Poste de police de Mashteuiatsh

Le poste de police de Mashteuiatsh

Photo : Radio-Canada

Radio-Canada

Le conseil de bande de Mashteuiatsh estime que les gouvernements provincial et fédéral n’ont pas su financer adéquatement le service de police de cette communauté autochtone.

Il juge qu’en agissant de la sorte, Québec et Ottawa ont hypothéqué la capacité de cette organisation à accomplir sa mission de 2009 à 2017.

Le conseil de bande de Mashteuiatsh s’efforce de prouver le bien-fondé de ses récriminations au palais de justice de Roberval ces jours-ci.

En 2015, il avait publiquement annoncé son intention d’abolir son corps de police sous prétexte qu’il traînait un déficit se chiffrant à 1,6 million de dollars.

Par la suite, le conseil de bande de Mashteuiatsh avait fait volte-face, mais il espère tout de même pouvoir récupérer cette somme en se présentant devant la Cour supérieure.

L’avocat Benoît Amyot a soutenu, jeudi, que cette affaire ne tournait pas exclusivement autour de l’argent.

Ce juriste, qui représente le conseil de bande de Mashteuiatsh, a expliqué qu’il s’agissait aussi d’une question d’équité.

Palais de justice de Roberval

Palais de justice de Roberval.

Photo : Radio-Canada

Me Amyot a affirmé que les fonds offerts par les gouvernements provincial et fédéral sont tout simplement insuffisants.
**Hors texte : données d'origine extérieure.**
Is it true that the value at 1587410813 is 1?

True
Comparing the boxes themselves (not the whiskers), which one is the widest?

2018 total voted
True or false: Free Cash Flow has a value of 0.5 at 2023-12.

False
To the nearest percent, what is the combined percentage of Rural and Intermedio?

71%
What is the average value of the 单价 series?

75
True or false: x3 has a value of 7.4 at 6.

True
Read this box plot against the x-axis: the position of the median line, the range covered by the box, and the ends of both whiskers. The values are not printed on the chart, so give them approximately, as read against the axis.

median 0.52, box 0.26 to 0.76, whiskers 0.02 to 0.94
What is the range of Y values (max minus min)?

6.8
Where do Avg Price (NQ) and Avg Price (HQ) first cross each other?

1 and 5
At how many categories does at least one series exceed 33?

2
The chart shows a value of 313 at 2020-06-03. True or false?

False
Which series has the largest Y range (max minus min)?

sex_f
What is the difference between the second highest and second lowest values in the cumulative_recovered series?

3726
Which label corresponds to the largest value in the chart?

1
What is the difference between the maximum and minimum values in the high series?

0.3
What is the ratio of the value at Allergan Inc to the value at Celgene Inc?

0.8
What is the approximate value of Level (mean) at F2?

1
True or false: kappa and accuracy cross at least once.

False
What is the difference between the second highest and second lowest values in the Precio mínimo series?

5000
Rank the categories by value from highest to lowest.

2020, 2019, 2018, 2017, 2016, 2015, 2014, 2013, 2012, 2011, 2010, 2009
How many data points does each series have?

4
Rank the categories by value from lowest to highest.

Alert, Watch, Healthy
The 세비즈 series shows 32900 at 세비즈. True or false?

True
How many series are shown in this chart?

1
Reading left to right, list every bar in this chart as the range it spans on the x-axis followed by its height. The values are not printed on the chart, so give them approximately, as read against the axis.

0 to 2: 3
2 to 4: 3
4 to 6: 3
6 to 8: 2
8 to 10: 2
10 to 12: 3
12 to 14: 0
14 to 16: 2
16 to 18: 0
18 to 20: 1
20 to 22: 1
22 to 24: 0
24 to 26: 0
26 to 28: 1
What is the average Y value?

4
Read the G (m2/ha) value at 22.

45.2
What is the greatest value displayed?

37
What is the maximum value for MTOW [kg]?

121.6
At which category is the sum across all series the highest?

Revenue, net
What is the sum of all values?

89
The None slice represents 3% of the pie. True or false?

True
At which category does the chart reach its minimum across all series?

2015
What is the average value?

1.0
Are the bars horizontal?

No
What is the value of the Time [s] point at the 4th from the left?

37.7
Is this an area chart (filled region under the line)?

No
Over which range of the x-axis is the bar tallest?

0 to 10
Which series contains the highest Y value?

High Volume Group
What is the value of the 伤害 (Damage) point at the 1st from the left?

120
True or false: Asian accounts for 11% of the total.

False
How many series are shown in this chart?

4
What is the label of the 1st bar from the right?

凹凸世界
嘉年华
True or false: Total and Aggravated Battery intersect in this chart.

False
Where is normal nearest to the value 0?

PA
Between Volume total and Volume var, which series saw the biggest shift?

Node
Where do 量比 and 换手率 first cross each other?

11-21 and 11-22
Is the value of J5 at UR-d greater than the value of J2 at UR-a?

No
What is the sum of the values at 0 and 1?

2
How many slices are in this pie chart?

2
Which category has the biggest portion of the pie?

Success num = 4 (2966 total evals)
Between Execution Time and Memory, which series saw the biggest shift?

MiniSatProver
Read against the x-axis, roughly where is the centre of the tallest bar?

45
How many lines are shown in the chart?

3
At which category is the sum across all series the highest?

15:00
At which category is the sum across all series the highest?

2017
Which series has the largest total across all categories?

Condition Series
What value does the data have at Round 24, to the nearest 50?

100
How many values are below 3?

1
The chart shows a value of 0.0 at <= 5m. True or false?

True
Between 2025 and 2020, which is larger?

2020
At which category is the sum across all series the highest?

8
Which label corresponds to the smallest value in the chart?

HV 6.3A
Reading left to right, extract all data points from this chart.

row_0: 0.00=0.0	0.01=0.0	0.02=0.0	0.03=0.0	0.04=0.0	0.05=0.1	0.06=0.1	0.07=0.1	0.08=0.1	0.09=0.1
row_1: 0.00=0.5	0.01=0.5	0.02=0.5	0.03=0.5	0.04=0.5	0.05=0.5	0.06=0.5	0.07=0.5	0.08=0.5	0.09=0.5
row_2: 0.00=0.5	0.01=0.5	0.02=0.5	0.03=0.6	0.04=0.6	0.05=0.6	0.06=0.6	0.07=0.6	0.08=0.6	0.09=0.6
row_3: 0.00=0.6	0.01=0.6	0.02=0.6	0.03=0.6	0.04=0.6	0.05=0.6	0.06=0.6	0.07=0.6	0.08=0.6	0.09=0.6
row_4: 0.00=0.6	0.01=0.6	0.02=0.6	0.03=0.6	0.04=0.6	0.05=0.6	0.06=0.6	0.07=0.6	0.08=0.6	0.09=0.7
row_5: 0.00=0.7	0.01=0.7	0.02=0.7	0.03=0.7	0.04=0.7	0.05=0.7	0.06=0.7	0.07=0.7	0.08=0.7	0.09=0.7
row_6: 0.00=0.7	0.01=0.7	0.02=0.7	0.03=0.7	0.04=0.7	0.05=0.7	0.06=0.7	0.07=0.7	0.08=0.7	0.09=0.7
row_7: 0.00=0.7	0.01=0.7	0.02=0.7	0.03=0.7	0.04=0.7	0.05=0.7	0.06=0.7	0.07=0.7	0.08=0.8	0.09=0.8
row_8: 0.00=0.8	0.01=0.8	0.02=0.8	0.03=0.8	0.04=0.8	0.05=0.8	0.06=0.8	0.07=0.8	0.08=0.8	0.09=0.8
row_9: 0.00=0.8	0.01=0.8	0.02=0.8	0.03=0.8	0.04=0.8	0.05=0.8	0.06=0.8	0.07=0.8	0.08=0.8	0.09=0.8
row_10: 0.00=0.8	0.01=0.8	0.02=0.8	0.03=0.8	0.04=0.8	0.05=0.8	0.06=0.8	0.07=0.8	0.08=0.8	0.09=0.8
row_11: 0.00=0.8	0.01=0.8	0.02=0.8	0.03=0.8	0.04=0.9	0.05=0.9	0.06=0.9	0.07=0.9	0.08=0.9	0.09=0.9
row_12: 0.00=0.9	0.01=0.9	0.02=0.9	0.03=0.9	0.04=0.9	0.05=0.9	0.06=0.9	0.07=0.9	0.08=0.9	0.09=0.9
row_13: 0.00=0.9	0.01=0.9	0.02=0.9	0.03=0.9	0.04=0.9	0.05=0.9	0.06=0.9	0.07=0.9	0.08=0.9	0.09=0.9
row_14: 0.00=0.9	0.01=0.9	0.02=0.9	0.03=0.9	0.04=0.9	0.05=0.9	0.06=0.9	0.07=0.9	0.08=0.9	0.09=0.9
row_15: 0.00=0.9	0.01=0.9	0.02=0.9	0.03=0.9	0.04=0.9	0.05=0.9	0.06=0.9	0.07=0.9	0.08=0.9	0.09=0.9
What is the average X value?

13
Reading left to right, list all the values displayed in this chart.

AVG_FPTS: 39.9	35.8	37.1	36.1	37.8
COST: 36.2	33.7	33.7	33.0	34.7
Il a ajouté que la communauté autochtone de Mashteuiatsh n’a donc pas droit aux mêmes services policiers qu’ailleurs au pays.

Les avocats de Québec et d’Ottawa doivent, quant à eux, faire valoir que les enveloppes gouvernementales ont déjà été ajustées à plusieurs reprises au fil du temps.

D’ailleurs, durant l’exercice 2018-2019, le service de police de Mashteuiatsh n’a pas enregistré de déficit.